What is better than Newton's Method in finding root-finding for polynomials?

2.8k Views Asked by At

If we have a polynomial function $f(x)= x^4 - x^3 - x^2 - x + 1$ and we have xts be a solution of $f(x) = 0$ on $[0, 1],$ I was wondering if there is a method that converges xts even faster than Newton's Method?

I am aware of the bi-sectional and regula falsi methods but I know Newton's method surpasses those two methods. I read a paper/lecture where the secant method has a better performance than Newton's Method but I just wanted to ask the community if they know of another method.

One of my classmates suggested either Laguerre's method or Halley's method but I'm not entirely convinced.

Link to the paper/lecture I found comparing secant and Newton's methods: http://pages.cs.wisc.edu/~amos/412/lecture-notes/lecture05.pdf

Thank you!

1

There are 1 best solutions below

0
On

To summarize the comments:

Exact solution

The polynomial is of 4th degree and symmetric, thus can be expressed in $y=x+x^{-1}$ giving $$ x^2-x-1-x^{-1}+x^{-2}=(y^2-2)-y-1=\frac14((2y-1)^2-13) $$ These nested quadratic equations are easily solved to give the roots, among them the one cited by Simply Beautiful Art.

Numerical methods

There are "naked" iteration methods like Newton, secant method, Halley, Laguerre, where any claim on convergence order has to have the assumption "if it converges". Then there are bracketing methods like bisection, regula falsi, Dekker, Muller, Brent, where convergence to a real root is guaranteed if the iteration starts with a bracketing interval.

All the mentioned methods are "one root at a time", to find all roots one has to sample a sufficiently large set of initial points (with aggressive break conditions if the iteration jumps too far or the residual does not reduce). In the case of polynomials one can also apply deflation, removing the linear factors corresponding to the already known roots.

Order of convergence

The question and cited paper measure the order of convergence relative to the effort, which usually is dominated by the number of function evaluations.

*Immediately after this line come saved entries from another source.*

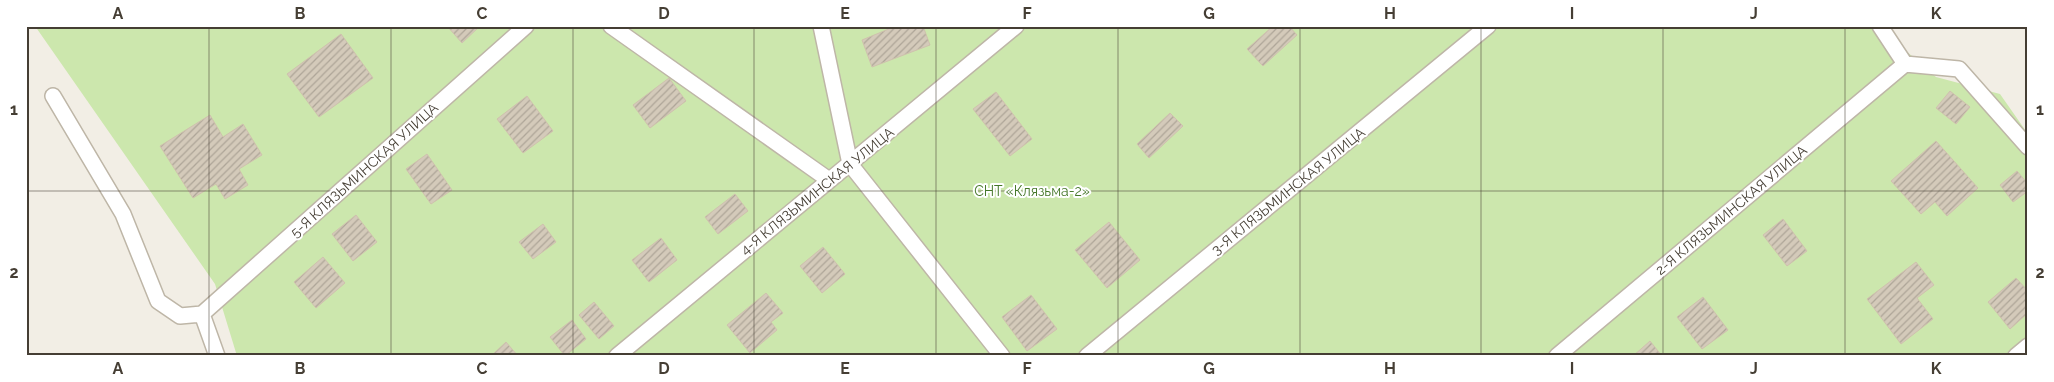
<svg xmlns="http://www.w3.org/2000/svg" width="2054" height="382" viewBox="0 0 2054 382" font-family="Raleway,sans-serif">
  <defs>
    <pattern id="building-hatch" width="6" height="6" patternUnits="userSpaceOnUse" patternTransform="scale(1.25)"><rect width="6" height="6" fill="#d4caba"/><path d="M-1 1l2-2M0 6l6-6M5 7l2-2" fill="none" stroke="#aea598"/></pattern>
  </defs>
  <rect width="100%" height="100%" fill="#f2eee5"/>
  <path fill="#cce7ad" d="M 35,26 L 1890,26 L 1905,50 L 1936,77 L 2000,94 L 2028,134 L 2028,356 L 237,356 L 215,284 Z"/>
  <path fill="url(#building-hatch)" stroke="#cfc2ad" d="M 447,26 L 480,26 L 462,43 Z
    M 896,26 L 923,26 L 930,45 L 872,67 L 862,40 Z
    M 1273,26 L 1289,26 L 1297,35 L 1263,66 L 1247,49 Z
    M 341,34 L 373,78 L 319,117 L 287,74 Z
    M 669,78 L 686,101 L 650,128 L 633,105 Z
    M 1950,91 L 1970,107 L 1956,124 L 1936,108 Z
    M 996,92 L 1032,139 L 1010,156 L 973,109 Z
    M 527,96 L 553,131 L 523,153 L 497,119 Z
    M 1170,113 L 1183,126 L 1149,158 L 1137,144 Z
    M 210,115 L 223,137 L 243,124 L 262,155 L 239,169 L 248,185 L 225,199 L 216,184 L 193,198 L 160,146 Z
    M 1936,141 L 1978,188 L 1947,216 L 1935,202 L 1921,214 L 1891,181 Z
    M 427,154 L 452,190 L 431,204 L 406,169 Z
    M 2017,171 L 2028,184 L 2028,191 L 2013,202 L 2000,185 Z
    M 735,194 L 748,211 L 718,234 L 705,217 Z
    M 356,215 L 377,242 L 353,261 L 332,234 Z
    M 1783,219 L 1807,251 L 1787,266 L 1763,235 Z
    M 1109,222 L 1140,260 L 1107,288 L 1075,250 Z
    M 543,224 L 556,242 L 533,259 L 519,242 Z
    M 661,238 L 677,260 L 649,282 L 632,260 Z
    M 823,247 L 845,274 L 822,293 L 800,266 Z
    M 323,257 L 345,283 L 316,308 L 294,282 Z
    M 1916,262 L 1934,285 L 1917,298 L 1933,319 L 1901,344 L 1867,299 Z
    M 2016,278 L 2028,291 L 2028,313 L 2010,329 L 1988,302 Z
    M 766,293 L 783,313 L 771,322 L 777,330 L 750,353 L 727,325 Z
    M 1031,295 L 1057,329 L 1027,351 L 1002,317 Z
    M 1703,297 L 1728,330 L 1702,349 L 1677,317 Z
    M 594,302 L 614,326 L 599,339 L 579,315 Z
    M 572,320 L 586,339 L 565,356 L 550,337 Z
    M 1650,341 L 1662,356 L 1633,356 Z
    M 506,342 L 518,356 L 491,356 Z"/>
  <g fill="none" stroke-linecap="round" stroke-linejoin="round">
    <g stroke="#beb6a7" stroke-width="18">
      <path id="lane" d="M 611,26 L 829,180
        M 821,26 L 850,164 L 1002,356
        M 1880,26 L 1905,64 L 1959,69 L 2028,147
        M 53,96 L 123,214 L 158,301 L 180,316 L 202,314
        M 202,314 L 526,26
        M 202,314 L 217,356
        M 617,356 L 1016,26
        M 1087,356 L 1488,26
        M 1557,356 L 1905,64
        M 2016,356 L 2028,346"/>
    </g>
    <use href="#lane" stroke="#fff" stroke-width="15"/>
  </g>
  <path fill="none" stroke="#453e34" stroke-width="1" stroke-opacity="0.55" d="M 209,26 L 209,356M 391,26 L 391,356M 573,26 L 573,356M 754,26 L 754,356M 936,26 L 936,356M 1118,26 L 1118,356M 1300,26 L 1300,356M 1481,26 L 1481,356M 1663,26 L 1663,356M 1845,26 L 1845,356M 26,191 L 2028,191"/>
  <g text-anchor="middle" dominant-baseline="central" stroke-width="4" stroke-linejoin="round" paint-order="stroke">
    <g font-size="14" fill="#453e34" stroke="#fff">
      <text transform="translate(364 170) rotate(-42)">5-Я КЛЯЗЬМИНСКАЯ УЛИЦА</text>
      <text transform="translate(817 191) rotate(-39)">4-Я КЛЯЗЬМИНСКАЯ УЛИЦА</text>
      <text transform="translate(1288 191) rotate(-39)">3-Я КЛЯЗЬМИНСКАЯ УЛИЦА</text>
      <text transform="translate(1731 210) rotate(-40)">2-Я КЛЯЗЬМИНСКАЯ УЛИЦА</text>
    </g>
    <g font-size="14" fill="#447628" stroke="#fff">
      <text x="1032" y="191">СНТ «Клязьма-2»</text>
    </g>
  </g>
  <rect width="2054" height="382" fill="none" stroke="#ffffff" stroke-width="55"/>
  <rect x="28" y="28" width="1998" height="326" fill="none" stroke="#453e34" stroke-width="2"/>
  <g font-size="16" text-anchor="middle" font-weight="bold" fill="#453e34">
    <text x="118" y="19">A</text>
    <text x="300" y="19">B</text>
    <text x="482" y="19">C</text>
    <text x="664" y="19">D</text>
    <text x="845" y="19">E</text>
    <text x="1027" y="19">F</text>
    <text x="1209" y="19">G</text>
    <text x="1390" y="19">H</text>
    <text x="1572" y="19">I</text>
    <text x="1754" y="19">J</text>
    <text x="1936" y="19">K</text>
    <text x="14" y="115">1</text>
    <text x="2040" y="115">1</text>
    <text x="14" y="278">2</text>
    <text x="2040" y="278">2</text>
    <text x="118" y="374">A</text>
    <text x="300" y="374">B</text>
    <text x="482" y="374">C</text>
    <text x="664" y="374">D</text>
    <text x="845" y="374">E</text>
    <text x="1027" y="374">F</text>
    <text x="1209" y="374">G</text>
    <text x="1390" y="374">H</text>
    <text x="1572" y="374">I</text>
    <text x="1754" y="374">J</text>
    <text x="1936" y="374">K</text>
  </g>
</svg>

The secant method and all bracketing methods take one function evaluation per step. Newton uses 2, the third order methods Halley and Laguerre need 3 function and derivative evaluations per step. Thus Newton has order $\sqrt2\approx1.41$ (on average) per function evaluation, Halley $\sqrt[3]3\approx1.44$. The higher order so-called Householder methods (I took the name from an isolated review paper, there is no proper source for that name) mentioned by Yiyuan Lee have a lower order per function evaluation, as $\sqrt[n]n$ falls to $1$ from $n=3$ on.

Bisection and "pure" regula falsi have order one. Regula falsi with anti-stalling measures like the Illinois variation has order $\sqrt[3]3$, is thus comparable to the third-order methods. The secant method has order $\phi=\frac{1+\sqrt5}2\approx1.6$. The order of Brent's method is at $\approx1.8$.

Newton's method and some other second order methods can be elevated to equivalence with a third order method by augmenting it with a simplified step, that is, a step reusing the derivative value from the previous step.